Minimax / Alpha Beta for Android Reversi Game

Question

First you can check this piece of code for a checkers AI that I wrote years ago. The interesting part is the last function (alphabeta). (It's in python but I think you can look at that like pseudocode).

Obviously I cannot teach you all the alpha/beta theory cause it can be a little tricky, but maybe I can give you some practical tips.

Evaluation Function

This is one of the key points for a good min/max alpha/beta algorithm (and for any other informed search algorithm). Write a good heuristic function is the artistic part in AI development. You have to know well the game, talk with expert game player to understand which board features are important to answer the question: How good is this position for player X?

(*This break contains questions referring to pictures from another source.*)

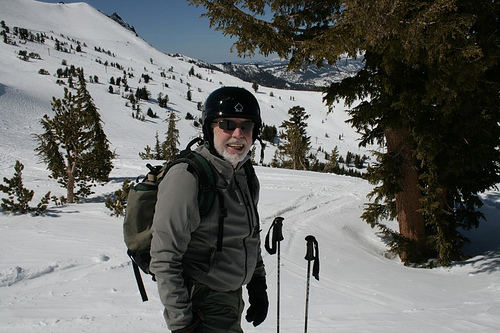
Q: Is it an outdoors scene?
A: Yes, it is outdoors.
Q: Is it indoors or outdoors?
A: It is outdoors.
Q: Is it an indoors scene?
A: No, it is outdoors.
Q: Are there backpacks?
A: Yes, there is a backpack.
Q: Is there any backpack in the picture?
A: Yes, there is a backpack.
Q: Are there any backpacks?
A: Yes, there is a backpack.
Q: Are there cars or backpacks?
A: Yes, there is a backpack.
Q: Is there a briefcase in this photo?
A: No, there are no briefcases.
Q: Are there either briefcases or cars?
A: No, there are no briefcases or cars.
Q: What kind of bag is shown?
A: The bag is a backpack.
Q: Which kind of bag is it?
A: The bag is a backpack.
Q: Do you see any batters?
A: No, there are no batters.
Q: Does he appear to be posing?
A: Yes, the man is posing.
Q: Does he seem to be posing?
A: Yes, the man is posing.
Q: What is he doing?
A: The man is posing.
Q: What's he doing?
A: The man is posing.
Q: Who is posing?
A: The man is posing.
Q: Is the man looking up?
A: No, the man is posing.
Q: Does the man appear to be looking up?
A: No, the man is posing.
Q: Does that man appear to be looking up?
A: No, the man is posing.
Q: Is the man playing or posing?
A: The man is posing.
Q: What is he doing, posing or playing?
A: The man is posing.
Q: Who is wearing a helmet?
A: The man is wearing a helmet.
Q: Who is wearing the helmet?
A: The man is wearing a helmet.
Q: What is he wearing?
A: The man is wearing a helmet.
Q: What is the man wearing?
A: The man is wearing a helmet.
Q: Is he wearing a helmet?
A: Yes, the man is wearing a helmet.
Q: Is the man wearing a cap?
A: No, the man is wearing a helmet.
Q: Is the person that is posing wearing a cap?
A: No, the man is wearing a helmet.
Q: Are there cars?
A: No, there are no cars.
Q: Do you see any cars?
A: No, there are no cars.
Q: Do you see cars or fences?
A: No, there are no cars or fences.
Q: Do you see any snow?
A: Yes, there is snow.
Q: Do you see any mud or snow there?
A: Yes, there is snow.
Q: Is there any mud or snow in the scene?
A: Yes, there is snow.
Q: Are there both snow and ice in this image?
A: No, there is snow but no ice.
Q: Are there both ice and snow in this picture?
A: No, there is snow but no ice.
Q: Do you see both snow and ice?
A: No, there is snow but no ice.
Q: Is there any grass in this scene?
A: No, there is no grass.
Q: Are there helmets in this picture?
A: Yes, there is a helmet.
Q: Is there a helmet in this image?
A: Yes, there is a helmet.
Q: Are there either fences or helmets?
A: Yes, there is a helmet.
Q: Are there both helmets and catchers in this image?
A: No, there is a helmet but no catchers.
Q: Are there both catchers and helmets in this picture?
A: No, there is a helmet but no catchers.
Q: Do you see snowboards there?
A: No, there are no snowboards.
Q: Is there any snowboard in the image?
A: No, there are no snowboards.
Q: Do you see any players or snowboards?
A: No, there are no snowboards or players.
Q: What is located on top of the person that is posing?
A: The helmet is on top of the man.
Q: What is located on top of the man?
A: The helmet is on top of the man.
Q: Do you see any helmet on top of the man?
A: Yes, there is a helmet on top of the man.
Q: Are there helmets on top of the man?
A: Yes, there is a helmet on top of the man.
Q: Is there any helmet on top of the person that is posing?
A: Yes, there is a helmet on top of the man.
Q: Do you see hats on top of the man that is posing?
A: No, there is a helmet on top of the man.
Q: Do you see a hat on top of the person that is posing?
A: No, there is a helmet on top of the man.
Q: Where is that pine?
A: The pine is in the snow.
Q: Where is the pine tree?
A: The pine is in the snow.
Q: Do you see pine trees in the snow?
A: Yes, there is a pine tree in the snow.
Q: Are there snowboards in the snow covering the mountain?
A: No, there is a pine tree in the snow.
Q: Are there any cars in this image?
A: No, there are no cars.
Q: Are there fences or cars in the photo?
A: No, there are no cars or fences.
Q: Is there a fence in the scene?
A: No, there are no fences.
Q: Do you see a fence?
A: No, there are no fences.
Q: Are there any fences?
A: No, there are no fences.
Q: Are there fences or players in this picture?
A: No, there are no fences or players.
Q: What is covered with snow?
A: The mountain is covered with snow.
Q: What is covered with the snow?
A: The mountain is covered with snow.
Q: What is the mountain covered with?
A: The mountain is covered with snow.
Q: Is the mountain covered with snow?
A: Yes, the mountain is covered with snow.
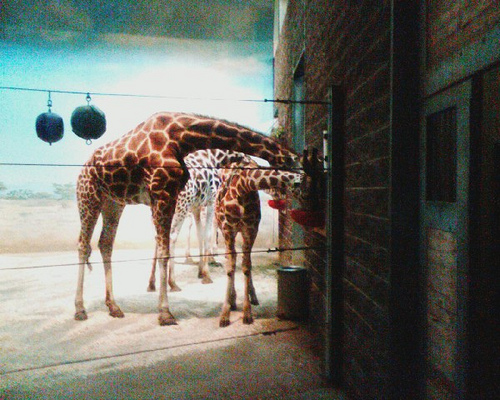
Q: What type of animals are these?
A: Giraffes.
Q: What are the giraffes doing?
A: Eating.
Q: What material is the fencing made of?
A: Wire.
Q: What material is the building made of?
A: Brick.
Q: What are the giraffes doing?
A: Eating.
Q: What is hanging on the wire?
A: Decorations.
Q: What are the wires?
A: Fencing.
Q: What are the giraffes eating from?
A: Red bowls.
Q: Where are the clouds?
A: In the sky.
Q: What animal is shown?
A: Giraffe.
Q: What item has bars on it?
A: A window.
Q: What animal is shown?
A: Giraffe.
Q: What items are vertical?
A: Wires.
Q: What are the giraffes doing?
A: Eating.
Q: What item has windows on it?
A: A building.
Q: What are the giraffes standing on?
A: Dirt.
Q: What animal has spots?
A: A giraffe.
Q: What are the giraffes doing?
A: Eating.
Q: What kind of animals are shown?
A: Giraffes.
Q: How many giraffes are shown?
A: Three.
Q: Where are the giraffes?
A: Beside the building.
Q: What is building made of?
A: Brick.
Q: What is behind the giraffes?
A: Trees.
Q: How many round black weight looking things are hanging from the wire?
A: Two.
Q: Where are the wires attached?
A: Side of building.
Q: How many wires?
A: Four.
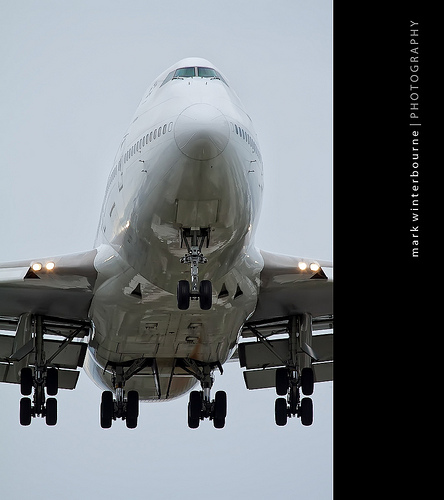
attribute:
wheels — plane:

You have already indicated some good features like mobility, stability and free corners. However note that the evaluation function has to be fast cause it will be called a lot of times.

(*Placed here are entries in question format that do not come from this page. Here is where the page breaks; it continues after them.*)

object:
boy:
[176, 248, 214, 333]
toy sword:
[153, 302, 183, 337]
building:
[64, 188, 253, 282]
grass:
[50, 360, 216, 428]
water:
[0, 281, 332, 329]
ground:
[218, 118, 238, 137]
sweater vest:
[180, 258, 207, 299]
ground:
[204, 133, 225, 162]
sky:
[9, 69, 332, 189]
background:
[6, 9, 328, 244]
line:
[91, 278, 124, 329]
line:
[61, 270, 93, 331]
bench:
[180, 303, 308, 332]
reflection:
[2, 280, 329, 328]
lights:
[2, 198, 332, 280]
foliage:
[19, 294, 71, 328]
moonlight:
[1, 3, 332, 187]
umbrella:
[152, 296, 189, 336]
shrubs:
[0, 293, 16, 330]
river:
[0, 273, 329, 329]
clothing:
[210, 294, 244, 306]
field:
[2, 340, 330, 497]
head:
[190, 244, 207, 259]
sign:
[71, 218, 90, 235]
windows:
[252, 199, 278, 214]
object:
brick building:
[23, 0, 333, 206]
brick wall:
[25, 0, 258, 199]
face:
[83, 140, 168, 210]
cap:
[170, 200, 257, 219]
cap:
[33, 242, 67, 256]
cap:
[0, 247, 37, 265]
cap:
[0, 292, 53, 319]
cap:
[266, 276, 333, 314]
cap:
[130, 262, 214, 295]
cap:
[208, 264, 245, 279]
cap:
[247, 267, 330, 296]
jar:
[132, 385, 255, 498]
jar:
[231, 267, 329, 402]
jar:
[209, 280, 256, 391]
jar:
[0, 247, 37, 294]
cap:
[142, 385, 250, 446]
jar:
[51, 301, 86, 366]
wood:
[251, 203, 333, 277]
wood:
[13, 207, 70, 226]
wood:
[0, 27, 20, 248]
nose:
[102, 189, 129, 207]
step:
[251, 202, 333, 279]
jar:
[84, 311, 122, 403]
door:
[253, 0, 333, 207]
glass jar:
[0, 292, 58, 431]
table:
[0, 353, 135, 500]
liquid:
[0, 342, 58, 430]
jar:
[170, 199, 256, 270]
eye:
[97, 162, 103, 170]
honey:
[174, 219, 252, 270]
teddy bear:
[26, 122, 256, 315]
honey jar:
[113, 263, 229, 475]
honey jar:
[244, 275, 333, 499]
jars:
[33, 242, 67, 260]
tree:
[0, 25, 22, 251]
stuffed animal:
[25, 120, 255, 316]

A basic evaluation function is

H = f1 * w1 + f2 * w2 + ... + fn * wn

where f is a feature score (for example the number of free corners) and w is a corresponding weight that say how much the feature f is important in the total score.

There is only one way to find weights value: experience and experiments. ;)

The Basic Algorithm

Now you can start with the algorithm. The first step is understand game tree navigation. In my AI I've just used the principal board like a blackboard where the AI can try the moves.

For example we start with board in a certain configuration B1.

Step 1: get all the available moves. You have to find all the applicable moves to B1 for a given player. In my code this is done by self.board.all_move(player). It returns a list of moves.

Step 2: apply the move and start recursion. Assume that the function has returned three moves (M1, M2, M3).

Take the first moves M1 and apply it to obtain a new board configuration B11.
Apply recursively the algorithm on the new configuration (find all the moves applicable in B11, apply them, recursion on the result, ...)
Undo the move to restore the B1 configuration.
Take the next moves M2 and apply it to obtain a new board configuration B12.
And so on.

NOTE: The step 3 can be done only if all the moves are reversible. Otherwise you have to find another solution like allocate a new board for each moves.

In code:

for mov in moves :
    self.board.apply_action(mov)
    v = max(v, self.alphabeta(alpha, beta, level - 1, self._switch_player(player), weights))
    self.board.undo_last()

Step 3: stop the recursion. This three is very deep so you have to put a search limit to the algorithm. A simple way is to stop the iteration after n levels. For example I start with B1, max_level=2 and current_level=max_level.

From B1 (current_level 2) I apply, for example, the M1 move to obtain B11.
From B11 (current_level 1) I apple, for example, the M2 move to obtain B112.
B122 is a "current_level 0" board configuration so I stop recursion. I return the evaluation function value applied to B122 and I come back to level 1.

In code:

if level == 0 :
    value = self.board.board_score(weights)
    return value

Now... standard algorithm pseudocode returns the value of the best leaf value. Bu I want to know which move bring me to the best leaf! To do this you have to find a way to map leaf value to moves. For example you can save moves sequences: starting from B1, the sequence (M1 M2 M3) bring the player in the board B123 with value -1; the sequence (M1 M2 M2) bring the player in the board B122 with value 2; and so on... Then you can simply select the move that brings the AI to the best position.

I hope this can be helpful.

EDIT: Some notes on alpha-beta. Alpha-Beta algorithm is hard to explain without graphical examples. For this reason I want to link one of the most detailed alpha-beta pruning explanation I've ever found: this one. I think I cannot really do better than that. :)

The key point is: Alpha-beta pruning adds to MIN-MAX two bounds to the nodes. This bounds can be used to decide if a sub-tree should be expanded or not.

This bounds are:

Alpha: the maximum lower bound of possible solutions.
Beta: the minimum upper bound of possible solutions.

If, during the computation, we find a situation in which Beta < Alpha we can stop computation for that sub-tree.

Obviously check the previous link to understand how it works. ;)